3) Resale Rules for All Exemptions Except the Private Issuer Exemption

o A) The issuer is and has been a reporting issuer in a jurisdiction of Canada for the 4 months immediately preceding the trade (i.e., the date of the resale of the security)

  • 2.7: unless the issuer became a reporting issuer after the distribution date (i.e. the date of the original private placement) by filing a prospectus in Alberta, British Columbia, Manitoba, Nova Scotia, Ontario, Quebec or Saskatchewan and is a reporting issuer in a jurisdiction at the time of the trade (the time that the original purchaser is reselling), in which case the 4 month seasoning period does NOT apply;
  • Can sell day after
  • IF co NEVER becomes a reporting issuer and you cannot find another exemption, you can never re-sell those securities

• also reason why you would put conditions on purchase of PPE (would want them to become a reporting issuer)

o B) At least 4 months have elapsed from the distribution date (the “Restricted Period”);

  • “distribution date” = date of the original private placement (PPE)
  • Rationale is to give people time to digest the info before dumping the securities into the market

o C) Legend: The share certificate of the resale securities must include the prescribed legend setting out the restriction on transfer; (or if there is no certificate, a written notice containing such restriction must be provided)

  • Share certificate received on the PPE will have a legend that says there is a hold on the stock

o D) The trade is not a control distribution;

  • Person reselling the security cannot be a control person

o E) No market manipulation;

  • Nobody prepared the market for this event by artificially inflating or decreasing the value (or advertising)

o F) No extraordinary commission or consideration is paid in respect of the trade; and

o G) The seller has no grounds to believe the issuer is in default of any securities law

***ALL RULES MUST BE SATISFIED

Side notes:

  • just b/c you file prospectus, doesn’t mean you can issue new sec all the time.
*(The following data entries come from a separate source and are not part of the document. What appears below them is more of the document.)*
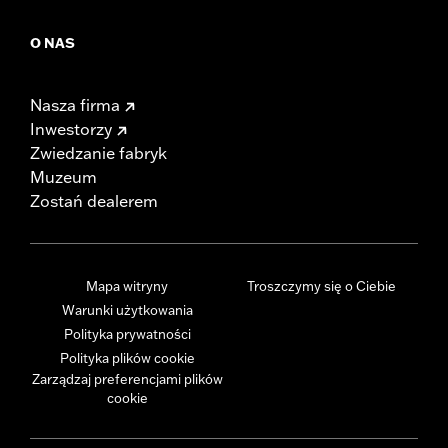
O NAS
Nasza firma
Inwestorzy
Zwiedzanie fabryk
Muzeum
Zostań dealerem
Mapa witryny
Troszczymy się o Ciebie
Warunki użytkowania
Polityka prywatności
Polityka plików cookie
Zarządzaj preferencjami plików
cookie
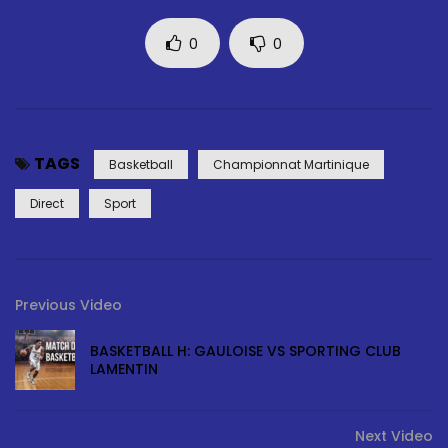
0
0
TAGS
Basketball
Championnat Martinique
Direct
Sport
Previous Video
BASKETBALL H: GAULOISE VS SPORTING CLUB
LAMENTIN
Next Video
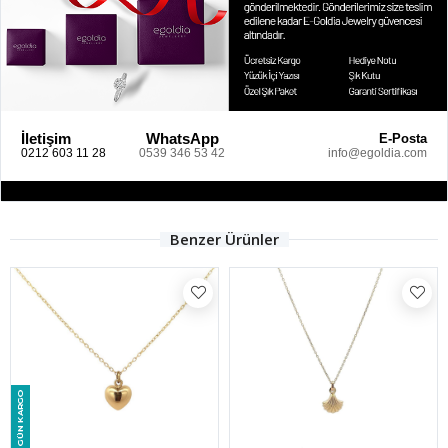
İletişim
WhatsApp
E-Posta
0212 603 11 28
0539 346 53 42
info@egoldia.com
Benzer Ürünler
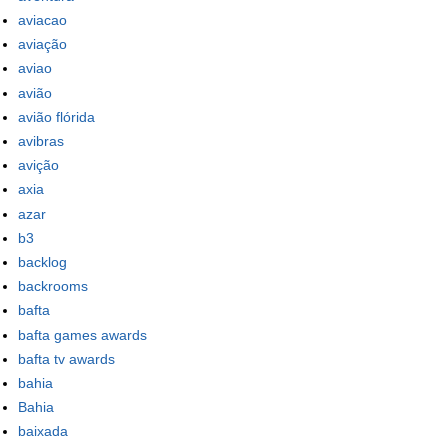
aviacao
aviação
aviao
avião
avião flórida
avibras
avição
axia
azar
b3
backlog
backrooms
bafta
bafta games awards
bafta tv awards
bahia
Bahia
baixada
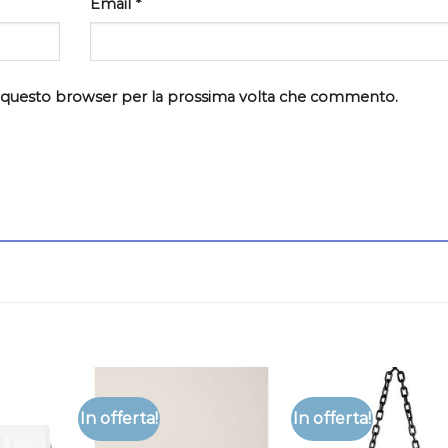
Email
*
in questo browser per la prossima volta che commento.
In offerta!
In offerta!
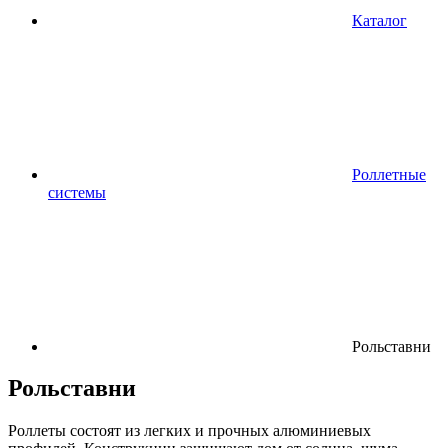
Каталог
Роллетные
системы
Рольставни
Рольставни
Роллеты состоят из легких и прочных алюминиевых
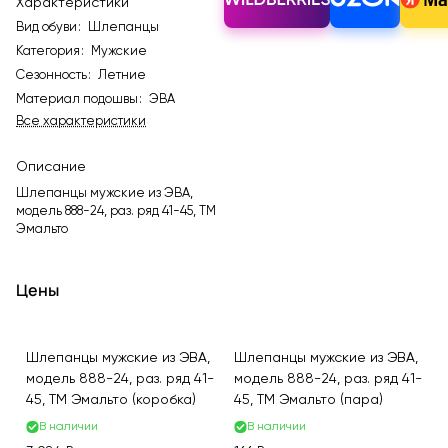
Характеристики
Вид обуви
:
Шлепанцы
Категория
:
Мужские
Сезонность
:
Летние
Материал подошвы
:
ЭВА
Все характеристики
Описание
Шлепанцы мужские из ЭВА,
модель 888-24, раз. ряд 41-45, ТМ
Эмальто
Цены
Шлепанцы мужские из ЭВА,
Шлепанцы мужские из ЭВА,
модель 888-24, раз. ряд 41-
модель 888-24, раз. ряд 41-
45, ТМ Эмальто (коробка)
45, ТМ Эмальто (пара)
В наличии
В наличии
Any time you issue new securities, have to do PPE or file prospectus
  • so reasons why you’d do PPE: don’t want to file prospectus, OR the company is private
  1. Resale Rules for a Non-Control Person who Acquired Sec through the Private Issuer Exemption

Only difference b/w this and the other exemptions: there is no 4 month hold under private issuer exemption (he can’t tell us why) **only a seasoning period, no restricted (rules from 2.6 apply – seasoning period)

Rationale: not really a concern that they’ll be selling to people who need prospectus-information b/c if the issuer remains a private issuer, it will not be a reporting issuer and will not meet the requirement to be a reporting issuer (seasoning) of the resale rule. A subsequent trade by a person who purchased under the exemption will be a distribution unless the person sells to another person who qualifies under the private issuer exemption (so we re not concerned), or the company becomes a reporting issuer, then purchaser can re-sell right away (b/c issuer is one at the time of that trade 2.7 of45-102 and that information is out in the public domain now) (this is what can’t really be explained)

Lastman’s Summary of Rules:

  1. The issuer became a reporting issuer after the distribution date by filing a prospectus in Alberta, British Columbia, Manitoba, Nova Scotia, Ontario, Quebec or Saskatchewan and is a reporting issuer in a jurisdiction of Canada at the time of the trade; (the re-sell)
  2. The trade is not a control distribution;
  3. No market manipulation;
  4. No extraordinary commission or consideration is paid in respect of the trade; and
  5. No grounds to believe issuer is in default.